*Task instructions*
Below are the records. Transcribe them exactly.

*Data to process*
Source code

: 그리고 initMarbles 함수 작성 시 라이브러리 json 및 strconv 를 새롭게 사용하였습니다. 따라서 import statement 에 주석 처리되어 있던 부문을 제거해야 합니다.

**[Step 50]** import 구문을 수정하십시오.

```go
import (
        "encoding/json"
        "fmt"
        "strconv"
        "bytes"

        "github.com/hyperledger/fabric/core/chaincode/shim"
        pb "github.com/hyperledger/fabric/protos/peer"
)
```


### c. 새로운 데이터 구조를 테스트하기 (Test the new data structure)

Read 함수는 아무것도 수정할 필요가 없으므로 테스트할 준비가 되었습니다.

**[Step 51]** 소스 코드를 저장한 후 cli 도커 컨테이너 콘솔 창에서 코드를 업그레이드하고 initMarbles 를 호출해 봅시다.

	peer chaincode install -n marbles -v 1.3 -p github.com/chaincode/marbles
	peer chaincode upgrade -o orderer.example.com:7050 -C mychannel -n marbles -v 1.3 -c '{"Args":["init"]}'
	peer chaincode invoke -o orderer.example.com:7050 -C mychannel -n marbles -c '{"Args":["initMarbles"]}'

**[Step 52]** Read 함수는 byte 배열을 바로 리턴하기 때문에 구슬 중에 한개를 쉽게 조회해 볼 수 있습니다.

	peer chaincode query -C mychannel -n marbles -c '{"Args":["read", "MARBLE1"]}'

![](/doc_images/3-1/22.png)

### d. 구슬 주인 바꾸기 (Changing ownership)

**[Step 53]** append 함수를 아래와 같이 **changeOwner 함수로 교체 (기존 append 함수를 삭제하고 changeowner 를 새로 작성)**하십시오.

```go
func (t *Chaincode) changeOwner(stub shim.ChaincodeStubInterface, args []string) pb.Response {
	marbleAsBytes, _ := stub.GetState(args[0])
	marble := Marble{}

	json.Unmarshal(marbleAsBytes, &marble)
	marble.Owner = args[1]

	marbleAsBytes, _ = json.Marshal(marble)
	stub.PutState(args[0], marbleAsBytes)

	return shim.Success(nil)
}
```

*Solved exercise*
Source code

: 그리고 initMarbles 함수 작성 시 라이브러리 json 및 strconv 를 새롭게 사용하였습니다. 따라서 import statement 에 주석 처리되어 있던 부문을 제거해야 합니다.

**[Step 50]** import 구문을 수정하십시오.

```go
import (
        "encoding/json"
        "fmt"
        "strconv"
        "bytes"

        "github.com/hyperledger/fabric/core/chaincode/shim"
        pb "github.com/hyperledger/fabric/protos/peer"
)
```


### c. 새로운 데이터 구조를 테스트하기 (Test the new data structure)

Read 함수는 아무것도 수정할 필요가 없으므로 테스트할 준비가 되었습니다.

**[Step 51]** 소스 코드를 저장한 후 cli 도커 컨테이너 콘솔 창에서 코드를 업그레이드하고 initMarbles 를 호출해 봅시다.

	peer chaincode install -n marbles -v 1.3 -p github.com/chaincode/marbles
	peer chaincode upgrade -o orderer.example.com:7050 -C mychannel -n marbles -v 1.3 -c '{"Args":["init"]}'
	peer chaincode invoke -o orderer.example.com:7050 -C mychannel -n marbles -c '{"Args":["initMarbles"]}'

**[Step 52]** Read 함수는 byte 배열을 바로 리턴하기 때문에 구슬 중에 한개를 쉽게 조회해 볼 수 있습니다.

	peer chaincode query -C mychannel -n marbles -c '{"Args":["read", "MARBLE1"]}'

![](/doc_images/3-1/22.png)

### d. 구슬 주인 바꾸기 (Changing ownership)

**[Step 53]** append 함수를 아래와 같이 **changeOwner 함수로 교체 (기존 append 함수를 삭제하고 changeowner 를 새로 작성)**하십시오.

```go
func (t *Chaincode) changeOwner(stub shim.ChaincodeStubInterface, args []string) pb.Response {
	marbleAsBytes, _ := stub.GetState(args[0])
	marble := Marble{}

	json.Unmarshal(marbleAsBytes, &marble)
	marble.Owner = args[1]

	marbleAsBytes, _ = json.Marshal(marble)
	stub.PutState(args[0], marbleAsBytes)

	return shim.Success(nil)
}
```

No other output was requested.